Bigfoot has had a long if largely low-rent history in movies, from 1972's redoubtable The Legend of Boggy Creek to the amusing 1976 Creature from Black Lake to the big-studio Harry and the Hendersons in 1987, and on TV from Bigfoot and Wildboy on '70s Saturday mornings to the "Messin' With Sasquatch" commercials for Jack Link's jerky. The best Bigfoot movie may have been a startling, too-little-known 2007 chiller by David Blair and Adam Pitman called Paper Dolls, later re-released as The Sighting. But the micro-budgeted Summoning the Spirit, directed by Jon Garcia from a script he wrote with Zach Carter, can probably lay claim to being the weirdest Bigfoot flick yet.
It has an undeniable atmosphere of unease, however, deriving more from the human than from the cryptid element. The movie is hampered by a sluggish pace--pauses between the actors' lines big enough for the creature's foot to fit through--and a frustrating vagueness, but the growing sense of unsavory menace generated in the group scenes within the repellent yet somehow plausible cult is quite distressing.

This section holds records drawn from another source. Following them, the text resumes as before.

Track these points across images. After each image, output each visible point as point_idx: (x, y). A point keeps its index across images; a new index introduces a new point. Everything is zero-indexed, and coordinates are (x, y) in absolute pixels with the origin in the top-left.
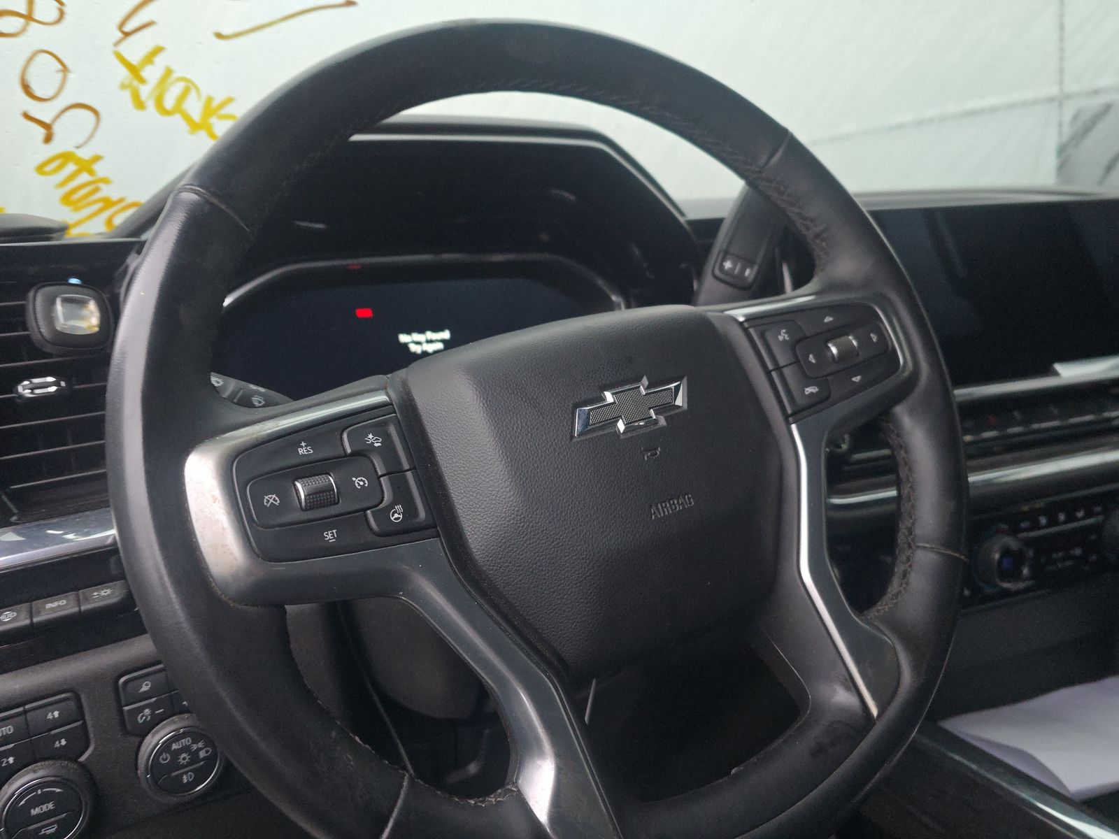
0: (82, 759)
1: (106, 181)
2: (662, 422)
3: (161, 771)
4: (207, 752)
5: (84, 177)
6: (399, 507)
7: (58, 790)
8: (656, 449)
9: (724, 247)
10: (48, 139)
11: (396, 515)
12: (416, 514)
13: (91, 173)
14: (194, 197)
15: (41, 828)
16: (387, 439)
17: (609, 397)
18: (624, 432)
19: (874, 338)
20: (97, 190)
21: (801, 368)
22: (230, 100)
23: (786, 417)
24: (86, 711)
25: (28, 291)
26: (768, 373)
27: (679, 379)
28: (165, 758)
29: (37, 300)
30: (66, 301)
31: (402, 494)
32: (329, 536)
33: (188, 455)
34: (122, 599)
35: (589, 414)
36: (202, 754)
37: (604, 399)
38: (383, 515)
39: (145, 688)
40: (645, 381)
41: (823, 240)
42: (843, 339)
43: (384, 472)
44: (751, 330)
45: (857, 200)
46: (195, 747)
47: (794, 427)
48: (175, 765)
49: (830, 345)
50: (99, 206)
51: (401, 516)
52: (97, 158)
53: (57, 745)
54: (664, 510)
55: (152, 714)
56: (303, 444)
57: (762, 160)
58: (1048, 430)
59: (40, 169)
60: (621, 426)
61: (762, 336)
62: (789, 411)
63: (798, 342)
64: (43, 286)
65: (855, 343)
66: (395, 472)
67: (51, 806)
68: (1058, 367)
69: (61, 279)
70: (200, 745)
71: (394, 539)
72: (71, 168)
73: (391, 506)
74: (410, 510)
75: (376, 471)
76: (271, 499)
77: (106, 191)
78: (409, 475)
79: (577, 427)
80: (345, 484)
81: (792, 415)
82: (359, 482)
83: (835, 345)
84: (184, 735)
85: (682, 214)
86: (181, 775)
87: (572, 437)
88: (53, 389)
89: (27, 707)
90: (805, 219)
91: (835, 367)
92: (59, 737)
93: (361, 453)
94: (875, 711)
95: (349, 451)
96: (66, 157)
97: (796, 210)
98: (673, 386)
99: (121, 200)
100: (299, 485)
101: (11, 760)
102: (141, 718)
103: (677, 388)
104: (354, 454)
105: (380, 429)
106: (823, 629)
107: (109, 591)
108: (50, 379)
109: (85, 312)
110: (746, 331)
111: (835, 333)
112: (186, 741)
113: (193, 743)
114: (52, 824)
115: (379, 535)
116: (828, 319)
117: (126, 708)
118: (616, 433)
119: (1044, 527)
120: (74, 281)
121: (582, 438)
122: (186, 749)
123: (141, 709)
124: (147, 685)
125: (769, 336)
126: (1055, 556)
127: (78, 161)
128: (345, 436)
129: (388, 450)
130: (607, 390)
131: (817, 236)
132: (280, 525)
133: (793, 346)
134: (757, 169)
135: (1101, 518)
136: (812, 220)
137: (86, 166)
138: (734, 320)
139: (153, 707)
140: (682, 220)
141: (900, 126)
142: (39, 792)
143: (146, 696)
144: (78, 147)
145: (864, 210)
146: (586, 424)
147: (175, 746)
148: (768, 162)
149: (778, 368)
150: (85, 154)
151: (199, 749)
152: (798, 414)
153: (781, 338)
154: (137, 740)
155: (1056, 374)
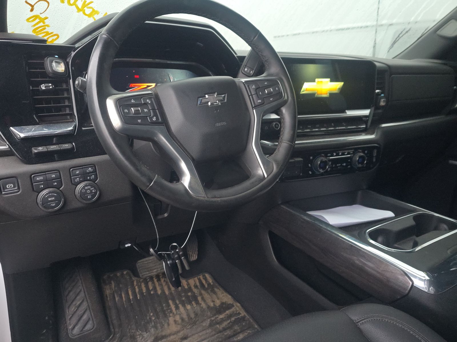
0: (60, 189)
1: (48, 26)
2: (220, 104)
3: (83, 194)
4: (95, 191)
5: (41, 24)
6: (155, 117)
7: (56, 195)
8: (218, 110)
9: (245, 64)
10: (32, 10)
11: (154, 119)
12: (159, 119)
13: (44, 23)
14: (106, 36)
15: (51, 204)
16: (152, 101)
17: (207, 96)
18: (210, 105)
19: (277, 89)
20: (45, 29)
21: (257, 95)
22: (92, 2)
23: (253, 108)
24: (62, 176)
25: (45, 58)
26: (249, 96)
27: (225, 94)
28: (84, 191)
29: (48, 60)
30: (56, 62)
31: (155, 115)
32: (139, 121)
33: (107, 98)
34: (71, 148)
35: (202, 100)
36: (93, 191)
37: (206, 97)
38: (151, 118)
39: (77, 173)
40: (216, 93)
41: (267, 62)
42: (269, 89)
43: (151, 109)
44: (246, 85)
45: (278, 54)
46: (91, 189)
47: (254, 110)
48: (86, 193)
49: (266, 90)
50: (45, 34)
51: (155, 119)
52: (47, 18)
53: (54, 184)
54: (218, 125)
55: (79, 180)
56: (132, 100)
57: (252, 39)
58: (340, 129)
59: (28, 20)
60: (209, 104)
61: (248, 86)
62: (253, 106)
63: (258, 88)
64: (50, 57)
65: (272, 90)
66: (154, 109)
67: (54, 198)
68: (347, 111)
69: (53, 55)
70: (93, 189)
71: (154, 124)
72: (37, 20)
73: (153, 117)
74: (157, 118)
75: (149, 109)
76: (126, 111)
77: (48, 29)
78: (157, 110)
79: (199, 103)
80: (143, 111)
81: (254, 107)
82: (146, 110)
83: (267, 90)
84: (89, 185)
85: (236, 54)
86: (88, 196)
87: (197, 105)
88: (51, 87)
89: (46, 173)
90: (263, 56)
91: (266, 96)
92: (55, 182)
93: (146, 104)
94: (266, 176)
95: (143, 103)
96: (36, 17)
97: (260, 53)
98: (223, 96)
99: (52, 33)
100: (132, 108)
101: (42, 186)
102: (76, 180)
103: (224, 97)
104: (144, 104)
105: (150, 99)
106: (256, 158)
107: (67, 145)
108: (50, 84)
109: (60, 66)
110: (244, 85)
111: (267, 87)
112: (89, 187)
113: (91, 188)
114: (54, 203)
115: (151, 123)
116: (266, 83)
117: (72, 177)
118: (208, 105)
119: (335, 156)
120: (56, 56)
121: (200, 105)
122: (89, 189)
123: (76, 178)
124: (78, 172)
125: (250, 86)
126: (338, 165)
127: (40, 18)
128: (142, 99)
129: (152, 104)
130: (207, 94)
131: (266, 61)
132: (128, 117)
133: (256, 89)
134: (251, 41)
135: (352, 155)
136: (265, 56)
137: (43, 20)
138: (242, 82)
139: (79, 178)
140: (235, 55)
141: (316, 32)
142: (51, 194)
143: (78, 175)
144: (40, 14)
145: (280, 57)
146: (201, 102)
147: (86, 188)
148: (254, 39)
149: (252, 95)
150: (43, 16)
151: (92, 190)
152: (255, 107)
153: (253, 87)
154: (75, 186)
155: (346, 113)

Jesse Tayeh is effectively loathsome as the leader, and Isabelle Muthiah makes an impression as an intense, seductive flower child. When you watch their overtures to the hapless couple, you're likely to think that you wouldn't tolerate these people for ten seconds, but of course, in life, politeness and group compliance really might overrule wisdom.
Toward the end, after the cult's connection to Bigfoot is explained--sort of--the movie finally downshifts all the way into horror and some rather half-hearted gore, and much of its eerie mood is dissipated. But the final reveal is sort of sweet.